An “innovative” global tax on financial transactions should help pay for the nearly $150 billion in expenses needed by 2020 to fight climate change in developing countries, the leaders of France and the United Kingdom said on Friday.

The tax would be used to help developing nations meet the costs of “mitigation and adaptation” to reach the goal of preventing global warming to less than 2 degrees.

A financial transactions tax would impact financial markets, including the buying and selling of stocks, bonds and other financial assets, including derivatives. Specific tax rates were not included in the proposal.
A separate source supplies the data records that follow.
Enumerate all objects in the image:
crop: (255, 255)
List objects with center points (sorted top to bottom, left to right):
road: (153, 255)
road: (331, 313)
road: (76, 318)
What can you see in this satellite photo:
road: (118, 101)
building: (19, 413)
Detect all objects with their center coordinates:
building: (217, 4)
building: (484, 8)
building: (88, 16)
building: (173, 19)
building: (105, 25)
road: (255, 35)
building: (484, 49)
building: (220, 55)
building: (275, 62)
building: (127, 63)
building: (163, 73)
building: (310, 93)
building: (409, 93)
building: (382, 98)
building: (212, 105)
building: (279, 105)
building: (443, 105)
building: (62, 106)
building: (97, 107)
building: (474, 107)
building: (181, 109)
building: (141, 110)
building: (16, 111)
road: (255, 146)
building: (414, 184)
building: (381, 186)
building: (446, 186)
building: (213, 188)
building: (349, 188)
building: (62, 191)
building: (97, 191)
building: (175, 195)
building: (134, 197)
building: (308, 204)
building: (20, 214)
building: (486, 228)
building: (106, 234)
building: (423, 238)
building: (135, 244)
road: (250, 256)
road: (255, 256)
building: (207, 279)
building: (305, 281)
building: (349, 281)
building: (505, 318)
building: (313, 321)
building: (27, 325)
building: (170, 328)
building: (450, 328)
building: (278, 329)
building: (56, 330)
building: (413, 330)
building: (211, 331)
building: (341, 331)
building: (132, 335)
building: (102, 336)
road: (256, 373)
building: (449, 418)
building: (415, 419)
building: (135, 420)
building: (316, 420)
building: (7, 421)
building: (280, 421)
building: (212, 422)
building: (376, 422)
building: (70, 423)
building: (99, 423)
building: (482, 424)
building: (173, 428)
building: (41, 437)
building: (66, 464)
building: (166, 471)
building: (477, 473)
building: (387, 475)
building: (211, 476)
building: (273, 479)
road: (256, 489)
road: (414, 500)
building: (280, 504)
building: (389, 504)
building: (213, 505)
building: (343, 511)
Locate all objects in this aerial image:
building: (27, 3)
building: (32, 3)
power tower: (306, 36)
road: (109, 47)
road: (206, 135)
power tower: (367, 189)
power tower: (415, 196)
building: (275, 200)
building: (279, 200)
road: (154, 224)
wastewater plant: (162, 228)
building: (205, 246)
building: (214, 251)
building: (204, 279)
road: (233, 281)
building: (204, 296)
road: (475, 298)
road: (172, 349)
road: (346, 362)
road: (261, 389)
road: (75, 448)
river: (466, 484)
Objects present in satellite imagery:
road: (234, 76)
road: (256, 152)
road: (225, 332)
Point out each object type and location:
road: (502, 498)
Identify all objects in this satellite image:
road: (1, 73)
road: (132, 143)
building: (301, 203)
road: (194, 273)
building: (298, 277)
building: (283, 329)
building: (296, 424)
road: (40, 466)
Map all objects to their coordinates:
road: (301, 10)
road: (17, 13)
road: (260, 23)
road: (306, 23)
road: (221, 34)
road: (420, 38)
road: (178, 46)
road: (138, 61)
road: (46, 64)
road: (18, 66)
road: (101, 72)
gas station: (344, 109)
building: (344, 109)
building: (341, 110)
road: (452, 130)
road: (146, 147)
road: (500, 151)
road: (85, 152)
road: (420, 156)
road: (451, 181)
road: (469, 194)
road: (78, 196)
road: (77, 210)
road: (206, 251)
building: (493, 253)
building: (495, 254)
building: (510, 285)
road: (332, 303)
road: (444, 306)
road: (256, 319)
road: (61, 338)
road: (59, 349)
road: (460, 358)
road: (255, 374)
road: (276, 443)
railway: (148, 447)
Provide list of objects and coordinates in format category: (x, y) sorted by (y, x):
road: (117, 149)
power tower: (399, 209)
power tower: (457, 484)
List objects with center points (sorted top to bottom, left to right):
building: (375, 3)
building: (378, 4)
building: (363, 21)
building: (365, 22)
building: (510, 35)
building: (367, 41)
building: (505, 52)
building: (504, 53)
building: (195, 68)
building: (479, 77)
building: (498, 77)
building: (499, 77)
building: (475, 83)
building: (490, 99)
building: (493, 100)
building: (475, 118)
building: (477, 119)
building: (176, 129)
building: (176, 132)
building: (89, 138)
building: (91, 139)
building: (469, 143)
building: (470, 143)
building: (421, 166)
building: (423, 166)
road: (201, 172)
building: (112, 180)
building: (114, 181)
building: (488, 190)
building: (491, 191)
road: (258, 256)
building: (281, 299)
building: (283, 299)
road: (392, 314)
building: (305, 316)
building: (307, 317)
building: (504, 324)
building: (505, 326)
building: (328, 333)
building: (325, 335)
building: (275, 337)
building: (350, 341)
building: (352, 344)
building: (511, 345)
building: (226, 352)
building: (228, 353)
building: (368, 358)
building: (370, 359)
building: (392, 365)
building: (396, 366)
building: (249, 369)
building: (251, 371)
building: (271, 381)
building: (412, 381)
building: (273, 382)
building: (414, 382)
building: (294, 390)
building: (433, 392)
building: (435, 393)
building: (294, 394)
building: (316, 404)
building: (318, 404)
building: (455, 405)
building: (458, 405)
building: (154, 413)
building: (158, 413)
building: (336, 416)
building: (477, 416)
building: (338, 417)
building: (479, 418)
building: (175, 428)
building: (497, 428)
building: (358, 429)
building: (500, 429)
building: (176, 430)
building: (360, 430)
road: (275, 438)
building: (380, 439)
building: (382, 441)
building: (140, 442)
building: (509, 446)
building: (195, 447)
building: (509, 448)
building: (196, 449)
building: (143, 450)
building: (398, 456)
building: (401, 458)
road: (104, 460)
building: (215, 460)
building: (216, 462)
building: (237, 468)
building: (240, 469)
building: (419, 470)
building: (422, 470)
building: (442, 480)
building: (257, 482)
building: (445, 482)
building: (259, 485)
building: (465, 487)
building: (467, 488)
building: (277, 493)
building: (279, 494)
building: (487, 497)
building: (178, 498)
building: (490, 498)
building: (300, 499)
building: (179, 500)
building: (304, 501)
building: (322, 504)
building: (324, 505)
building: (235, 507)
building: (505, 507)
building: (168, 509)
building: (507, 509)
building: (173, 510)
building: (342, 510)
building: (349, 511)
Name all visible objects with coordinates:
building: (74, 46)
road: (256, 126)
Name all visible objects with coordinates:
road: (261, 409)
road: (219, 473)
To ensure predictable and additional finance in the medium term to 2020 and beyond, we should make use of innovative financing mechanisms, such as the use of revenues from a global financial transactions tax and the reduction of aviation and maritime emissions and the auctioning of national emissions permits. We will work together on this, said French President Nicolas Sarkozy and British Prime Minister Gordon Brown in a joint statement.

Over the next three years, $10 billion is needed for a “fast start” launch fund, they said. A large part of that money would be used for adaptation in Africa, small island states and other poor and vulnerable countries, they said.

About 20 percent of early funds would be used to pay for protecting forests by reducing deforestation.

“We want the Copenhagen agreement to agree a reduction in deforestation of 25 percent by 2015, leading to a 50 percent reduction in 2020 and a halt in 2030,” they said.

“The developed world should pay for the majority of this, supporting developing countries’ own efforts, they said.

France and UK will contribute $600 million to start, they said. The UK said it was prepared to go further and contribute up to $800 million a year, depending on others’ offers.